● Dataset entries:
══════

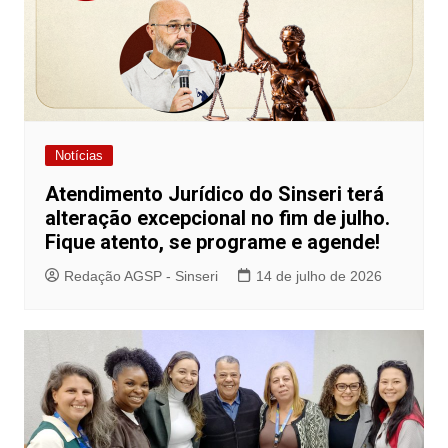
Notícias
Atendimento Jurídico do Sinseri terá
alteração excepcional no fim de julho.
Fique atento, se programe e agende!
Redação AGSP - Sinseri
14 de julho de 2026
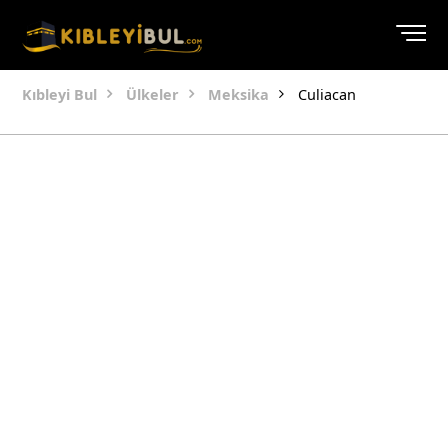
Kıbleyi Bul
Ülkeler
Meksika
Culiacan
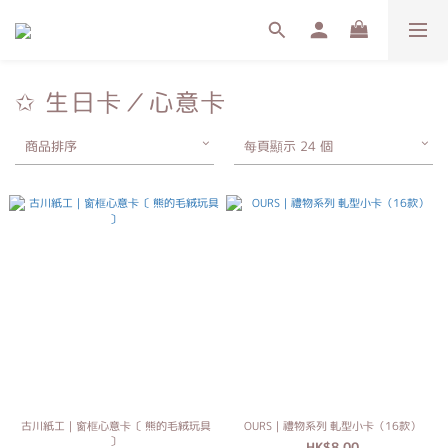
✩ 生日卡／心意卡
商品排序
每頁顯示 24 個
古川紙工｜窗框心意卡〔 熊的毛絨玩具
OURS｜禮物系列 軋型小卡（16款）
〕
HK$8.00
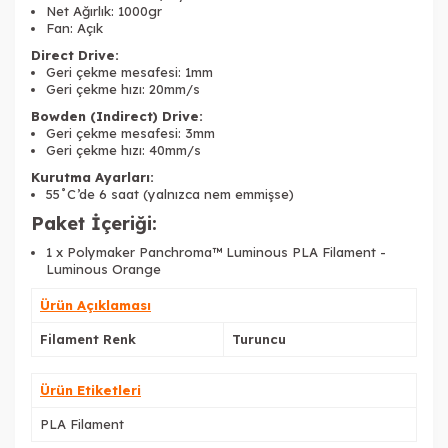
Net Ağırlık: 1000gr
Fan: Açık
Direct Drive:
Geri çekme mesafesi: 1mm
Geri çekme hızı: 20mm/s
Bowden (Indirect) Drive:
Geri çekme mesafesi: 3mm
Geri çekme hızı: 40mm/s
Kurutma Ayarları:
55˚C’de 6 saat (yalnızca nem emmişse)
Paket İçeriği:
1 x Polymaker Panchroma™ Luminous PLA Filament -
Luminous Orange
Ürün Açıklaması
Filament Renk
Turuncu
Ürün Etiketleri
PLA Filament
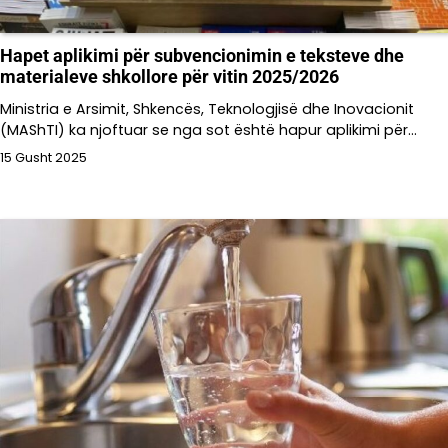
Hapet aplikimi për subvencionimin e teksteve dhe
materialeve shkollore për vitin 2025/2026
Ministria e Arsimit, Shkencës, Teknologjisë dhe Inovacionit
(MAShTI) ka njoftuar se nga sot është hapur aplikimi për…
15 Gusht 2025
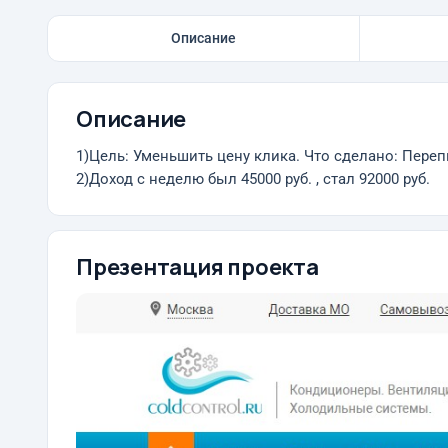
Описание
Описание
1)Цель: Уменьшить цену клика. Что сделано: Переп
2)Доход с неделю был 45000 руб. , стал 92000 руб.
Презентация проекта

══════

● Exercise details: Rewrite the text of all the records above, replacing every instance of "Описание" with "Description" and leaving everything else unchanged. Omit the pictures.

● Task solution:
Notícias
Atendimento Jurídico do Sinseri terá
alteração excepcional no fim de julho.
Fique atento, se programe e agende!
Redação AGSP - Sinseri
14 de julho de 2026
Kıbleyi Bul
Ülkeler
Meksika
Culiacan
✩ 生日卡／心意卡
商品排序
每頁顯示 24 個
古川紙工｜窗框心意卡〔 熊的毛絨玩具
OURS｜禮物系列 軋型小卡（16款）
〕
HK$8.00
Net Ağırlık: 1000gr
Fan: Açık
Direct Drive:
Geri çekme mesafesi: 1mm
Geri çekme hızı: 20mm/s
Bowden (Indirect) Drive:
Geri çekme mesafesi: 3mm
Geri çekme hızı: 40mm/s
Kurutma Ayarları:
55˚C’de 6 saat (yalnızca nem emmişse)
Paket İçeriği:
1 x Polymaker Panchroma™ Luminous PLA Filament -
Luminous Orange
Ürün Açıklaması
Filament Renk
Turuncu
Ürün Etiketleri
PLA Filament
Hapet aplikimi për subvencionimin e teksteve dhe
materialeve shkollore për vitin 2025/2026
Ministria e Arsimit, Shkencës, Teknologjisë dhe Inovacionit
(MAShTI) ka njoftuar se nga sot është hapur aplikimi për…
15 Gusht 2025
Description
Description
1)Цель: Уменьшить цену клика. Что сделано: Переп
2)Доход с неделю был 45000 руб. , стал 92000 руб.
Презентация проекта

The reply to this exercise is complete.